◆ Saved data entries
- - - - - - -
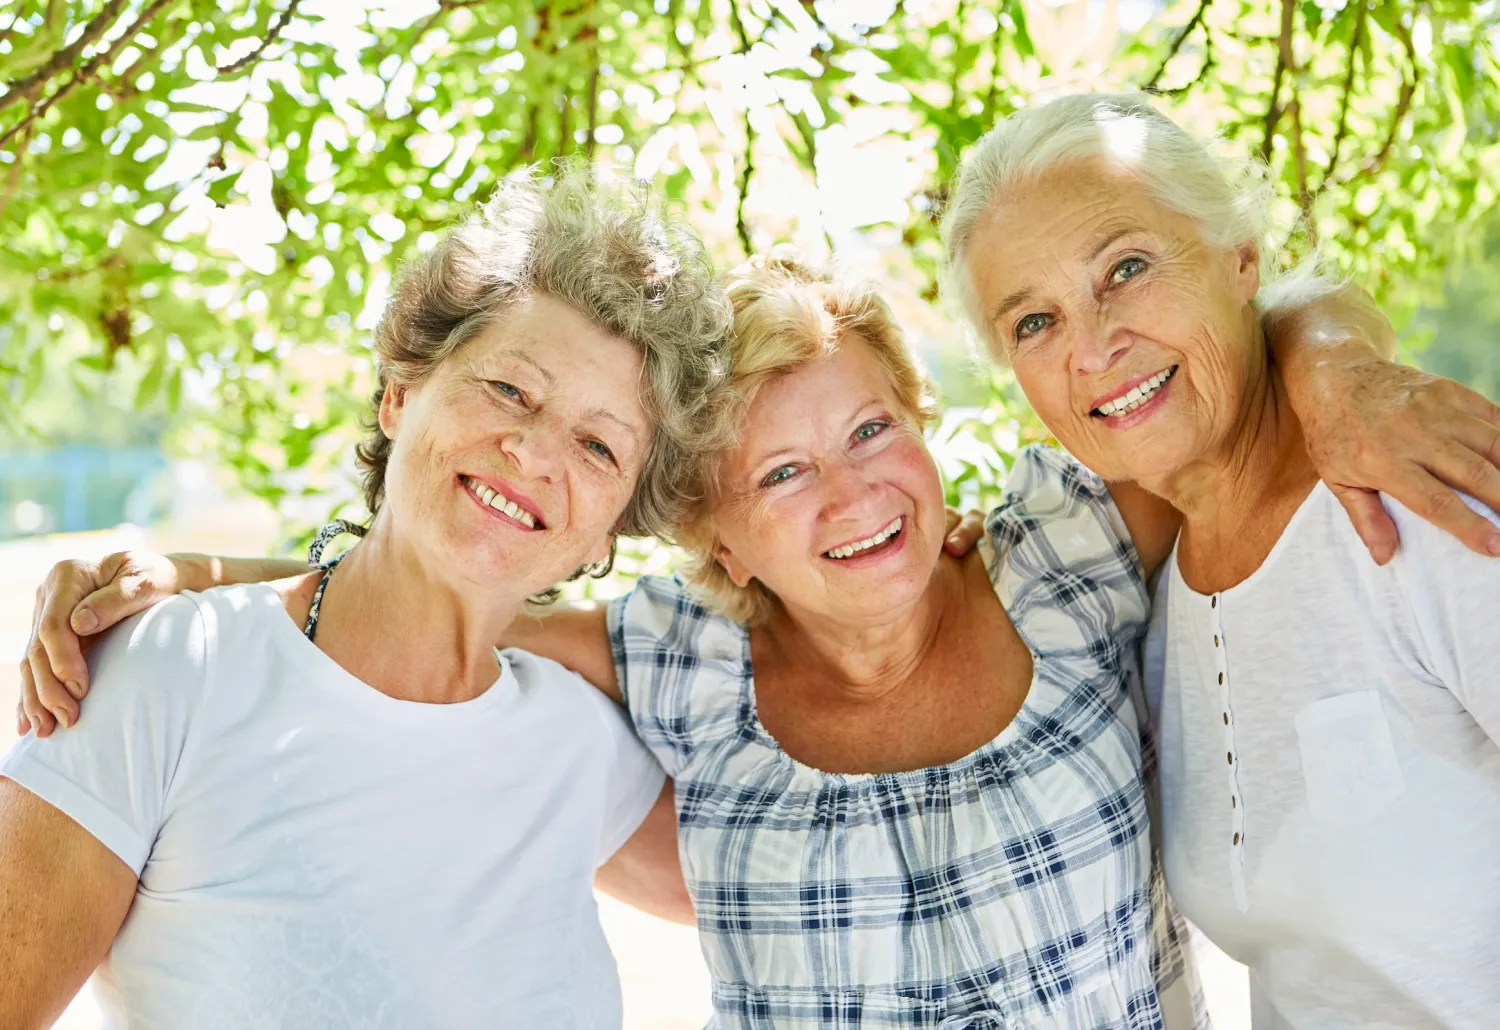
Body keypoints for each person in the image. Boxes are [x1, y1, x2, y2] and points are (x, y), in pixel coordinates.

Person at [22, 245, 1498, 1028]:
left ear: (928, 431)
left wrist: (1340, 361)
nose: (853, 494)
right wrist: (193, 566)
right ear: (714, 537)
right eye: (782, 474)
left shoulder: (1071, 547)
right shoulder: (673, 660)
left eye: (872, 431)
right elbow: (450, 572)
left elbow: (1233, 351)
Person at [0, 166, 735, 1029]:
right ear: (399, 392)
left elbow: (821, 882)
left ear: (610, 530)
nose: (536, 454)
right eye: (509, 390)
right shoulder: (169, 667)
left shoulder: (584, 745)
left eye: (599, 448)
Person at [942, 92, 1500, 1027]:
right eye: (1032, 323)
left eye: (1125, 267)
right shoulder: (1144, 594)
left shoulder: (1419, 500)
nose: (1094, 346)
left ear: (1239, 257)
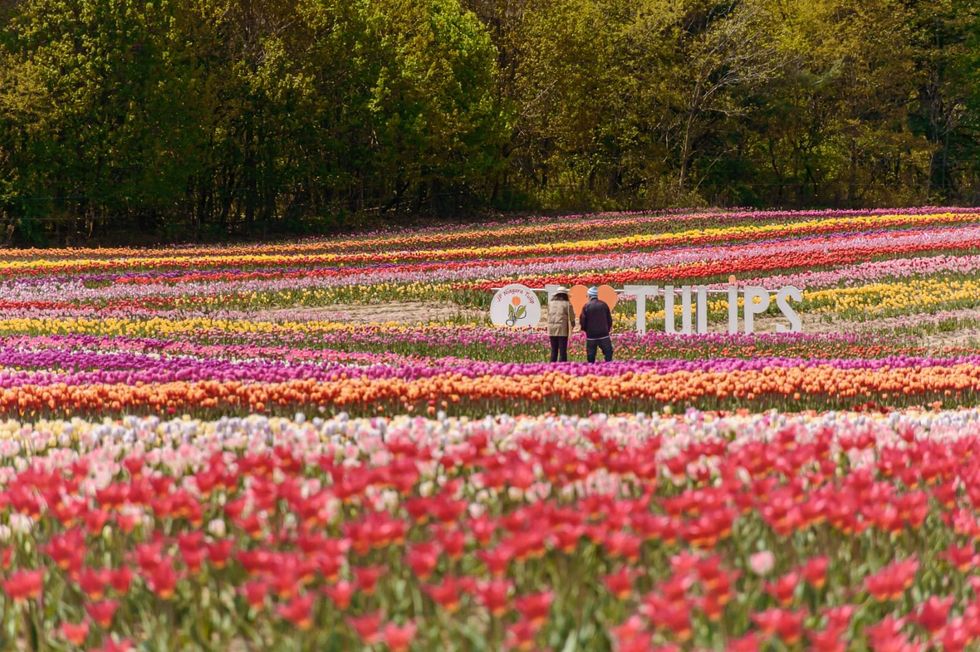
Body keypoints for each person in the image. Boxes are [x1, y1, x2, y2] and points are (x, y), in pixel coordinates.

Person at [580, 286, 613, 362]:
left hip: (591, 335)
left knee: (591, 355)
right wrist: (607, 329)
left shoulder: (586, 306)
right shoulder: (604, 305)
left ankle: (592, 370)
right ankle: (609, 368)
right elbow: (609, 319)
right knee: (608, 353)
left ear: (590, 296)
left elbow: (583, 321)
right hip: (604, 334)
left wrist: (585, 330)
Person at [546, 287, 576, 362]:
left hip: (551, 328)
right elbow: (572, 316)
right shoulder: (567, 304)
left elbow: (548, 315)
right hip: (562, 329)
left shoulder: (550, 303)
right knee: (562, 350)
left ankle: (552, 366)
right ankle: (563, 366)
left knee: (554, 349)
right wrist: (573, 324)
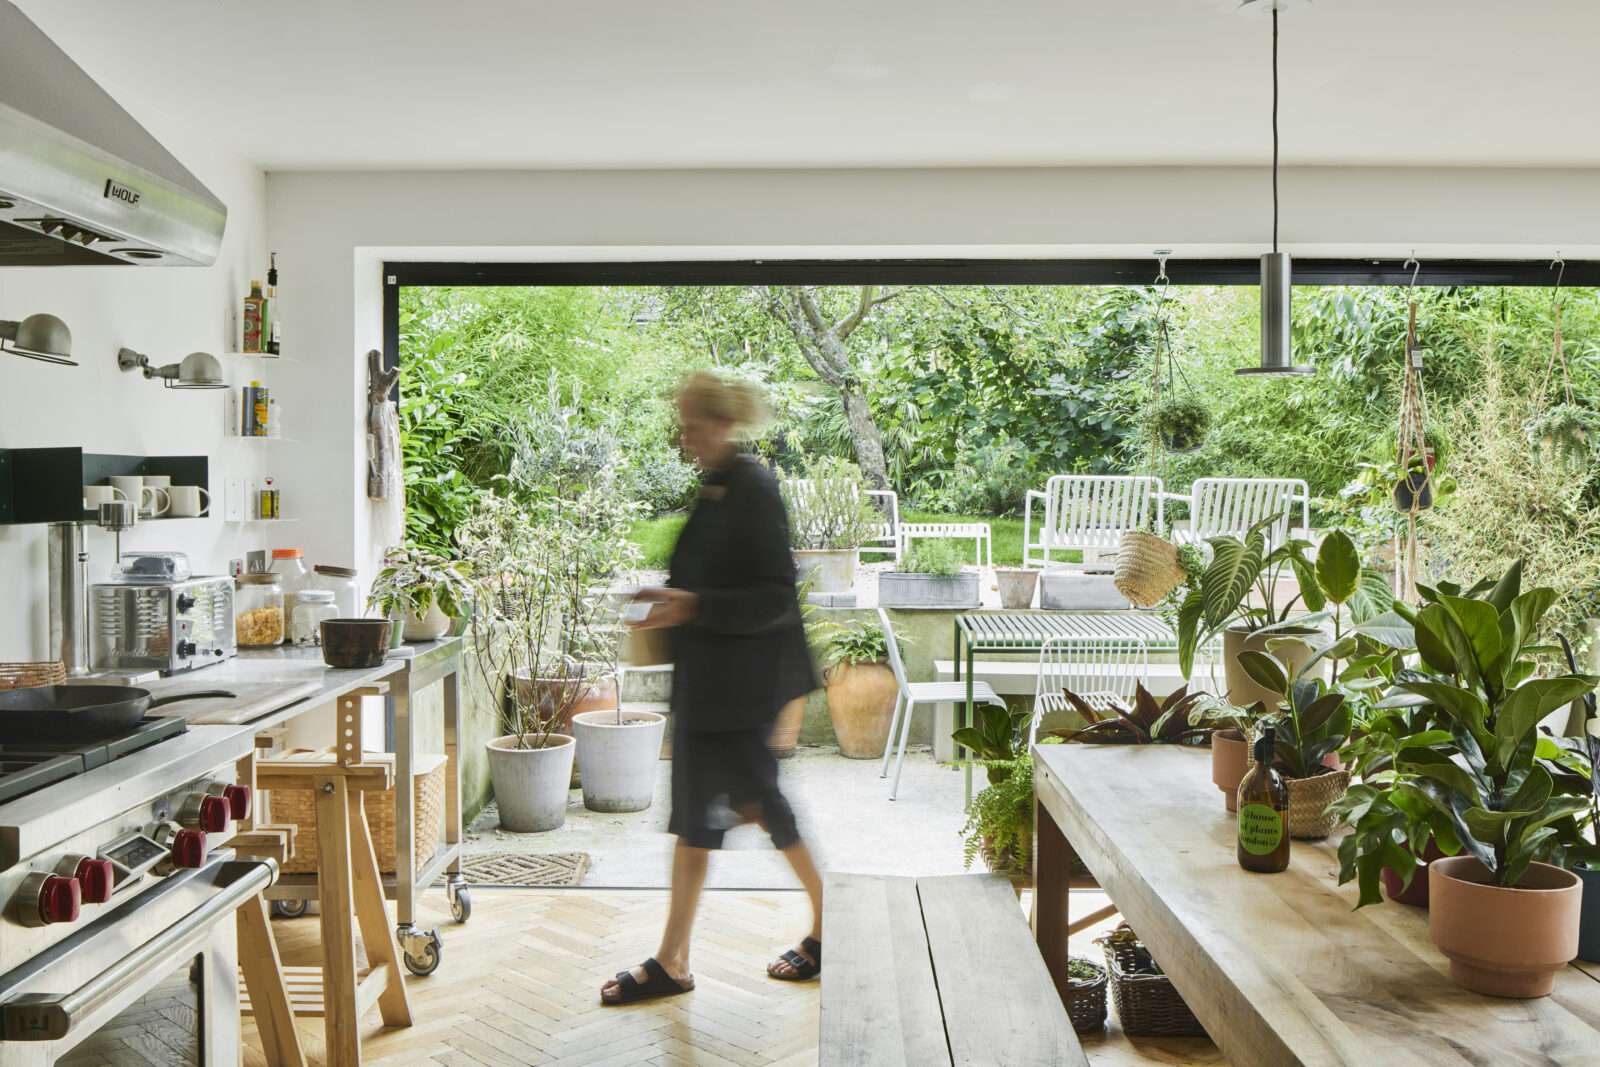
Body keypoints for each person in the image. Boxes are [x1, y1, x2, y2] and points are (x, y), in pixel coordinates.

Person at [601, 371, 823, 1006]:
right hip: (710, 688)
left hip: (741, 691)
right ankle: (674, 958)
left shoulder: (752, 487)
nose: (683, 433)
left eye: (691, 422)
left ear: (723, 423)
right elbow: (707, 584)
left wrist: (691, 603)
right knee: (697, 818)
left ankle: (831, 923)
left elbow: (775, 598)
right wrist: (665, 597)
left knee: (760, 809)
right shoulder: (717, 486)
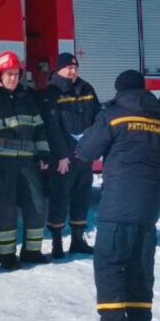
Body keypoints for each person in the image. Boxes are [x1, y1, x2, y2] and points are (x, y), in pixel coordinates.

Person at [75, 70, 160, 321]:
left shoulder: (112, 116)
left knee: (108, 260)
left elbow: (86, 151)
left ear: (120, 91)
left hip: (118, 204)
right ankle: (140, 319)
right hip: (149, 206)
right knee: (140, 262)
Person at [0, 51, 51, 269]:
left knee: (37, 207)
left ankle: (32, 251)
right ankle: (6, 255)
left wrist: (44, 154)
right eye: (9, 74)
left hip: (27, 163)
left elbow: (39, 128)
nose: (13, 78)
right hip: (1, 164)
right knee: (4, 210)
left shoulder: (26, 97)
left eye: (16, 74)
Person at [41, 52, 101, 258]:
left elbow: (97, 118)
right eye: (68, 67)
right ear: (59, 69)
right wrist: (61, 155)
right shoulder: (52, 92)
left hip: (84, 154)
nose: (73, 70)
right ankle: (56, 243)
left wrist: (92, 146)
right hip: (64, 158)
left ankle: (77, 240)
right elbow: (52, 127)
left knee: (82, 196)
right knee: (60, 197)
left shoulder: (87, 89)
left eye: (75, 67)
- - - - - - -
◆ REQUIRED WORK
Take every entry above and transcribe it exactly, with no pictures in the copy.

◆ EXERCISE RESPONSE
Body keypoints for each person in the image. Boxes are [x1, y1, x2, y2] and points are (x, y), in pixel coordinates.

Person at [22, 245, 1498, 1028]:
left ear: (928, 431)
left wrist: (1340, 361)
nose: (853, 494)
right wrist: (193, 566)
right ear: (714, 537)
right eye: (782, 474)
left shoulder: (1071, 547)
right shoulder: (673, 660)
left eye: (872, 431)
right elbow: (450, 572)
left elbow: (1233, 351)
Person at [0, 166, 735, 1029]:
right ear: (399, 392)
left elbow: (821, 882)
left ear: (610, 530)
nose: (536, 454)
right eye: (509, 390)
right shoulder: (169, 667)
left shoulder: (584, 745)
left eye: (599, 448)
Person at [942, 92, 1500, 1027]:
right eye: (1032, 323)
left eye: (1125, 267)
right shoulder: (1144, 594)
left shoulder: (1419, 500)
nose: (1094, 346)
left ear: (1239, 257)
Body keypoints for each person in the image. Boxes are [x1, y1, x2, y2] and points are (x, y), in pixel coordinates.

Person at [580, 286, 613, 362]:
left hip: (591, 335)
left knee: (591, 355)
right wrist: (607, 329)
left shoulder: (586, 306)
right shoulder: (604, 305)
left ankle: (592, 370)
right ankle: (609, 368)
right elbow: (609, 319)
right knee: (608, 353)
left ear: (590, 296)
left elbow: (583, 321)
right hip: (604, 334)
left wrist: (585, 330)
Person at [546, 287, 576, 362]:
left hip: (551, 328)
right elbow: (572, 316)
right shoulder: (567, 304)
left elbow: (548, 315)
right hip: (562, 329)
left shoulder: (550, 303)
right knee: (562, 350)
left ankle: (552, 366)
right ankle: (563, 366)
left knee: (554, 349)
right wrist: (573, 324)
Body keypoints for each person in the image. Boxes are [x1, y1, x2, y2] and points are (x, y), in pixel coordinates.

Person at [601, 371, 823, 1006]:
right hip: (710, 688)
left hip: (741, 691)
right ankle: (674, 958)
left shoulder: (752, 487)
nose: (683, 433)
left eye: (691, 422)
left ear: (723, 423)
right elbow: (707, 584)
left wrist: (691, 603)
right knee: (697, 818)
left ankle: (831, 923)
left elbow: (775, 598)
right wrist: (665, 597)
left knee: (760, 809)
right shoulder: (717, 486)
Body keypoints for each person in the image. Boxes are [x1, y1, x2, y2] and points are (x, y), in pixel coordinates.

Person at [75, 70, 160, 321]:
left shoulder: (112, 116)
left knee: (108, 260)
left elbow: (86, 151)
left ear: (120, 91)
left hip: (118, 204)
right ankle: (140, 319)
right hip: (149, 206)
right knee: (140, 262)
Person at [0, 51, 51, 269]:
left knee: (37, 207)
left ankle: (32, 251)
right ankle: (6, 255)
left wrist: (44, 154)
right eye: (9, 74)
left hip: (27, 163)
left elbow: (39, 128)
nose: (13, 78)
right hip: (1, 164)
right knee: (4, 210)
left shoulder: (26, 97)
left eye: (16, 74)
Person at [41, 52, 101, 258]:
left elbow: (97, 118)
right eye: (68, 67)
right ear: (59, 69)
right wrist: (61, 155)
right shoulder: (52, 92)
left hip: (84, 154)
nose: (73, 70)
right ankle: (56, 243)
left wrist: (92, 146)
right hip: (64, 158)
left ankle: (77, 240)
right elbow: (52, 127)
left knee: (82, 196)
right knee: (60, 197)
left shoulder: (87, 89)
left eye: (75, 67)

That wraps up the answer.